**Task goal**
Transcribe the listing below only from the line with "M37,479L39,501L28,502L30,524L3,526L0,496L24,493L22,481Z" up to and including the line with "M1444,42L1468,97L1677,360L1790,477L1896,579L1928,613".

__________

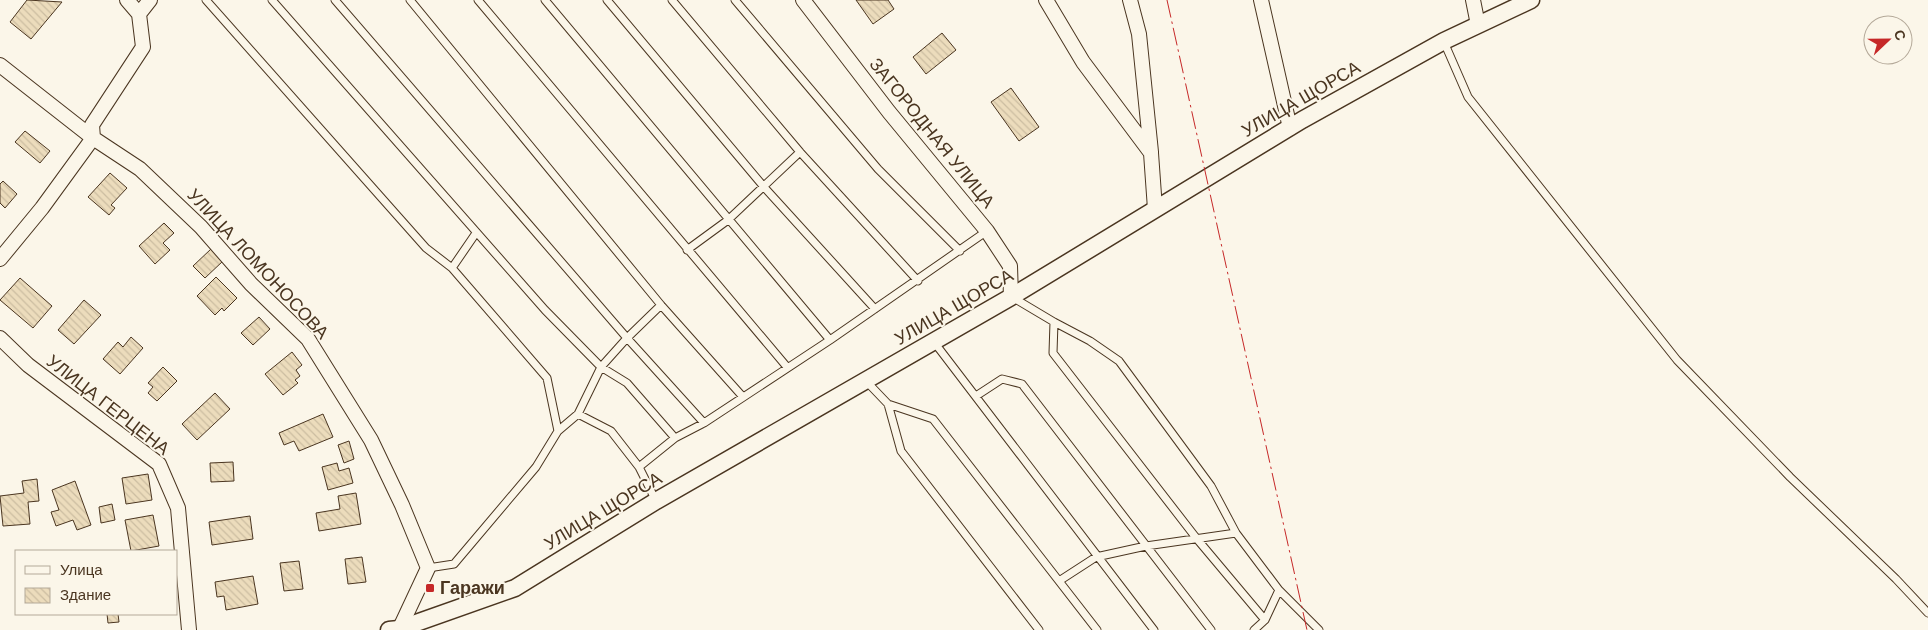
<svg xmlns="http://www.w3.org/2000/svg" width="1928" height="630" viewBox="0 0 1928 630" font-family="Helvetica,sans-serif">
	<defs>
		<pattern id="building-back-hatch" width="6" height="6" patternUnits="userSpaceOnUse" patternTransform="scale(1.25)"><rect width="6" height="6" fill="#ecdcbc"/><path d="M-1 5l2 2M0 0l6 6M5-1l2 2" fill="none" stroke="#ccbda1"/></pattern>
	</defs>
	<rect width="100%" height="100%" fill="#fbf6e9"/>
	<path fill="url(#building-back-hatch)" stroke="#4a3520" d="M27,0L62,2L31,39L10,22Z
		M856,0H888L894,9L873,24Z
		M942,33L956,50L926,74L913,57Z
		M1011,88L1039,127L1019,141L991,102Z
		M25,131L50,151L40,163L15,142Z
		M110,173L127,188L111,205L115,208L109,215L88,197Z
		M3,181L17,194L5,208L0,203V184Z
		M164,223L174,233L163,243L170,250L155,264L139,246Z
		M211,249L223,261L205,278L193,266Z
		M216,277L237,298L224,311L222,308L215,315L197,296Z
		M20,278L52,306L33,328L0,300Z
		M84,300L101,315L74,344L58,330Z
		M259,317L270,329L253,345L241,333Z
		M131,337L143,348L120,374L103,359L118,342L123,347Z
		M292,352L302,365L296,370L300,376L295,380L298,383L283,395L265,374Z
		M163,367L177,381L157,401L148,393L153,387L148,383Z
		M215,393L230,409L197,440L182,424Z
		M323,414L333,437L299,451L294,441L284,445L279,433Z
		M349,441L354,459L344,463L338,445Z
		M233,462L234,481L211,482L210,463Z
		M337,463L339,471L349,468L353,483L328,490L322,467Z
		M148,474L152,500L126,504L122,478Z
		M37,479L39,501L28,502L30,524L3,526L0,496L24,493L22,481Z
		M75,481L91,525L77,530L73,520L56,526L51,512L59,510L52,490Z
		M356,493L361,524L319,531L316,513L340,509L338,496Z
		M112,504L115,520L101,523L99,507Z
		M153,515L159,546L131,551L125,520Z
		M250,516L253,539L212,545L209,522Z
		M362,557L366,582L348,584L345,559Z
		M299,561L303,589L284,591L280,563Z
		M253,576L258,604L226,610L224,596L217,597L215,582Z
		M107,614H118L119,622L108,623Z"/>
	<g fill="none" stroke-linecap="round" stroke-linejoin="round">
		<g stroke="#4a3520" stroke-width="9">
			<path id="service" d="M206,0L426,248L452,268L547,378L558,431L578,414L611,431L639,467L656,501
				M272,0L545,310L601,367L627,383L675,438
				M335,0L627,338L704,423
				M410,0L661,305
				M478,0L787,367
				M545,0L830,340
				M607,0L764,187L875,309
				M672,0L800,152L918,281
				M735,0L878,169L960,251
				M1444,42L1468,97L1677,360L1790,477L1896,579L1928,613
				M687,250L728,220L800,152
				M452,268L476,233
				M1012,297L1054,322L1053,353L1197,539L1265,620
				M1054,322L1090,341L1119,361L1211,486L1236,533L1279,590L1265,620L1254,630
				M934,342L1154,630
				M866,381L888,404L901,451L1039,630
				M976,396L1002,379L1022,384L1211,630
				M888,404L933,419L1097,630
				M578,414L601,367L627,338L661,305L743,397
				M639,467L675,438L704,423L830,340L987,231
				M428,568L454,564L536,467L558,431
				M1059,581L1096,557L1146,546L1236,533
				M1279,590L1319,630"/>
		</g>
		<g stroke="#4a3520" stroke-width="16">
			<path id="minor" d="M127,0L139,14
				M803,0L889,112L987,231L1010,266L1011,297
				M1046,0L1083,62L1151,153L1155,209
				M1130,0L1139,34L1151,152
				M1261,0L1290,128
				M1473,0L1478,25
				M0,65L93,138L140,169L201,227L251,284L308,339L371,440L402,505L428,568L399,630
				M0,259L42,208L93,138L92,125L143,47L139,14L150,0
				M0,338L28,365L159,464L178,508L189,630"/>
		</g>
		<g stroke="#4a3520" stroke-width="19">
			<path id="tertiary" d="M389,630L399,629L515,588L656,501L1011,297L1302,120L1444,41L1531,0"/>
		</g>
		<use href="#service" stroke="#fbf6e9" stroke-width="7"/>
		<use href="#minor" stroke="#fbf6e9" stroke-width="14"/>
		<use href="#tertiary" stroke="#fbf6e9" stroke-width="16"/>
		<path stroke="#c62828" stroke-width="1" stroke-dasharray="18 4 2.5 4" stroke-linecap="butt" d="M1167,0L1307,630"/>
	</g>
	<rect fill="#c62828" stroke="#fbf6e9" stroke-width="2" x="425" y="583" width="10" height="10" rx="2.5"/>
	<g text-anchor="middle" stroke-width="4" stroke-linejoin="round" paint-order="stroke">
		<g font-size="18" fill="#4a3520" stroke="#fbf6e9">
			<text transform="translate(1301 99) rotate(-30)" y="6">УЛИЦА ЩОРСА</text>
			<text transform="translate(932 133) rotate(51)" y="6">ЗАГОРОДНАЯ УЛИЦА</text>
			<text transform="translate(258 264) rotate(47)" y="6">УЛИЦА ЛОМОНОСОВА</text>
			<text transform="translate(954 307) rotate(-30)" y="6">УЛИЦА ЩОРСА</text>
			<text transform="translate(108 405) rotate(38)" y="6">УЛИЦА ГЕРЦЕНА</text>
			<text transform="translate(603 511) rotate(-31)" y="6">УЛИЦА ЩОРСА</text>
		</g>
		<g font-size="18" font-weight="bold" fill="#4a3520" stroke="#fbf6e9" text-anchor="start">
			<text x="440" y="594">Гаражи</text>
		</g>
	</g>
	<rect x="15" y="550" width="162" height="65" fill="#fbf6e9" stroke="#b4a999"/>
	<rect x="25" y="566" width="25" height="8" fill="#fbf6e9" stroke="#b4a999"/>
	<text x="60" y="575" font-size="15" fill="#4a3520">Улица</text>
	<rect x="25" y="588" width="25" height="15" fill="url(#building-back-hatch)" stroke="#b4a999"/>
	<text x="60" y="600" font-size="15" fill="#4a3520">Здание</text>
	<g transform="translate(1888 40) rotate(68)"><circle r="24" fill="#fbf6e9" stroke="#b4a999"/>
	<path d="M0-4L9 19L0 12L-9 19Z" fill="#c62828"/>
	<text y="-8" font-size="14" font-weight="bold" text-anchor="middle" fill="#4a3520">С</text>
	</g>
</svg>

__________

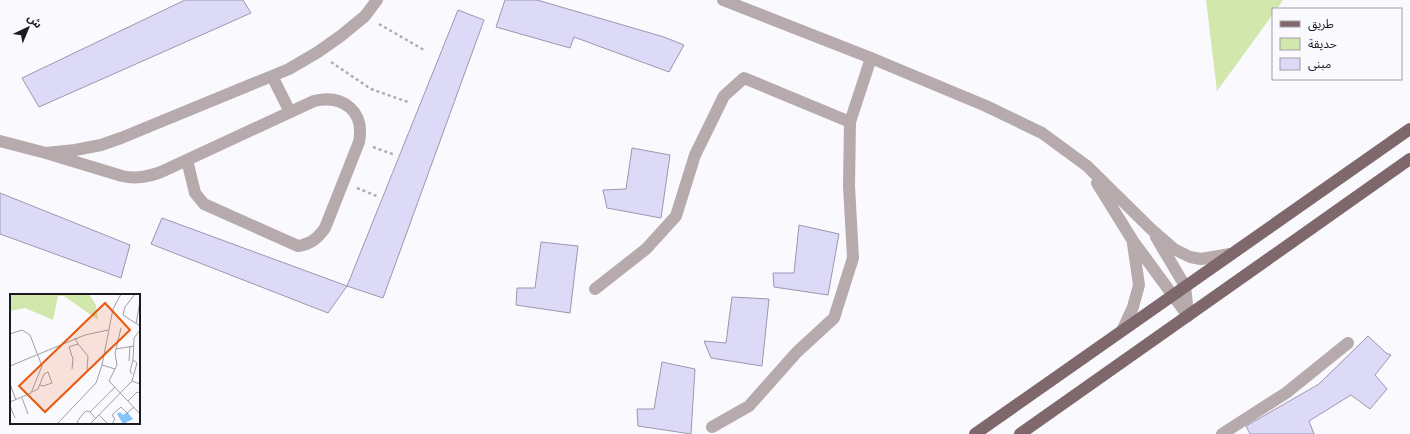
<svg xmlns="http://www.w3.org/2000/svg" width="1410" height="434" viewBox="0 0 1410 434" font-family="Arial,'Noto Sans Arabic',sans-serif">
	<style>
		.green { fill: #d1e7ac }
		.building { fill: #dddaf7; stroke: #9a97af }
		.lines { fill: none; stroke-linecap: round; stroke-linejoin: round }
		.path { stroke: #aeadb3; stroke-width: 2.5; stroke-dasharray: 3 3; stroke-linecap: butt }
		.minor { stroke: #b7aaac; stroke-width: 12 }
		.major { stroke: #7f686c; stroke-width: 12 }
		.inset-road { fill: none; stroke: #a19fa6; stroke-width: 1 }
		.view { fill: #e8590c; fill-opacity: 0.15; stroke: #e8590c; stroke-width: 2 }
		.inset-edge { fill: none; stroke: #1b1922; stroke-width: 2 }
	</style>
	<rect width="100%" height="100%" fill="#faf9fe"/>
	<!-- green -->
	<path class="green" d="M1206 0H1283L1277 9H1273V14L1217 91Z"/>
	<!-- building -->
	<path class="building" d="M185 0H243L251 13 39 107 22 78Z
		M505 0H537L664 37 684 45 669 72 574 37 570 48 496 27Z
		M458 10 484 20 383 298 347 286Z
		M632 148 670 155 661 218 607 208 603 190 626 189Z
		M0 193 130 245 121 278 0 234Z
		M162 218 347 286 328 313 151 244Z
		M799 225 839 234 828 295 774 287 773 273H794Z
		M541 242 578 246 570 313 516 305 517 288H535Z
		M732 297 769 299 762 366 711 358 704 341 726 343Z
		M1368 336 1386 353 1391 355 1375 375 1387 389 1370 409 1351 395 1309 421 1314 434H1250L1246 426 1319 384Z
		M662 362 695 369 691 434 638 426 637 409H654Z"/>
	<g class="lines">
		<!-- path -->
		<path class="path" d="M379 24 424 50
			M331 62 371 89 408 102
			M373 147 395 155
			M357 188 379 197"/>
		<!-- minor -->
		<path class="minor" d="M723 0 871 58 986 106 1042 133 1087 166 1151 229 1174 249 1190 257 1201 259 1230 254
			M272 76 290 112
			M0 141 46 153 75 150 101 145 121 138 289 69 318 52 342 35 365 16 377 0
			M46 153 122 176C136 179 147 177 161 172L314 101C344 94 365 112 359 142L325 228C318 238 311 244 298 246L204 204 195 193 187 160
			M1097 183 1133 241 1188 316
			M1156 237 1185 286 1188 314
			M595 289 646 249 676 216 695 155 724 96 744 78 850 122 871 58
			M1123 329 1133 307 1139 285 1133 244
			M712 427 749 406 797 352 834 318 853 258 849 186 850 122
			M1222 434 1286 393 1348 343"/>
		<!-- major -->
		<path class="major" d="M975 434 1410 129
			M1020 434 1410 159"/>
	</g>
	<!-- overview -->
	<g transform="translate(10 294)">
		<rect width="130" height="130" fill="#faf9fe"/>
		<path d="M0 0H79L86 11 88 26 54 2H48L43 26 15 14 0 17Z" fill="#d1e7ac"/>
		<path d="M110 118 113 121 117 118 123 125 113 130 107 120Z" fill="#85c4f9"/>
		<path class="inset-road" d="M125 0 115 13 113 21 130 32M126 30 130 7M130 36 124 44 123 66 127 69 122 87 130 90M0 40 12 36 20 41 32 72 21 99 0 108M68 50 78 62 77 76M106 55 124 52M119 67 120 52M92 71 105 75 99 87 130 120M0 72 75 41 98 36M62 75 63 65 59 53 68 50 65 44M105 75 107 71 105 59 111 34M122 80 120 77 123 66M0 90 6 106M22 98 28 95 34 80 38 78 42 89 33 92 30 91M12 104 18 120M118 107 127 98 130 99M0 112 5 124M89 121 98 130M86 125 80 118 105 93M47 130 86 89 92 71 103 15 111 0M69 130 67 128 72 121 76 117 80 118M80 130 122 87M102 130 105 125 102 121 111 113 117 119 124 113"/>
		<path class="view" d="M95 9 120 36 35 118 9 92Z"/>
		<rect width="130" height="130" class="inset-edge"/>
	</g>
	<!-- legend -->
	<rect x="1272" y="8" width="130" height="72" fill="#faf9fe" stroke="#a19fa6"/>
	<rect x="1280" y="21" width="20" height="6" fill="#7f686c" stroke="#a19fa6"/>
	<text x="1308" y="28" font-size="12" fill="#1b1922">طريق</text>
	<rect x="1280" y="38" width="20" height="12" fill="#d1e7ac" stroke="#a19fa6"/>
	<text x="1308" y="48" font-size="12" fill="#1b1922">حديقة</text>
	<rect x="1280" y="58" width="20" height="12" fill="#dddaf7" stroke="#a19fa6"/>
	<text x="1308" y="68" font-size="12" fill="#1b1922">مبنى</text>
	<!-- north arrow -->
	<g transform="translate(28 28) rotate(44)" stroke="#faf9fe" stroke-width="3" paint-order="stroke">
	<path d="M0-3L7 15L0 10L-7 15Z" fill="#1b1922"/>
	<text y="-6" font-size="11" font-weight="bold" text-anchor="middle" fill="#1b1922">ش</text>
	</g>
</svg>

__________

**Exercise output**
		M37,479L39,501L28,502L30,524L3,526L0,496L24,493L22,481Z
		M75,481L91,525L77,530L73,520L56,526L51,512L59,510L52,490Z
		M356,493L361,524L319,531L316,513L340,509L338,496Z
		M112,504L115,520L101,523L99,507Z
		M153,515L159,546L131,551L125,520Z
		M250,516L253,539L212,545L209,522Z
		M362,557L366,582L348,584L345,559Z
		M299,561L303,589L284,591L280,563Z
		M253,576L258,604L226,610L224,596L217,597L215,582Z
		M107,614H118L119,622L108,623Z"/>
	<g fill="none" stroke-linecap="round" stroke-linejoin="round">
		<g stroke="#4a3520" stroke-width="9">
			<path id="service" d="M206,0L426,248L452,268L547,378L558,431L578,414L611,431L639,467L656,501
				M272,0L545,310L601,367L627,383L675,438
				M335,0L627,338L704,423
				M410,0L661,305
				M478,0L787,367
				M545,0L830,340
				M607,0L764,187L875,309
				M672,0L800,152L918,281
				M735,0L878,169L960,251
				M1444,42L1468,97L1677,360L1790,477L1896,579L1928,613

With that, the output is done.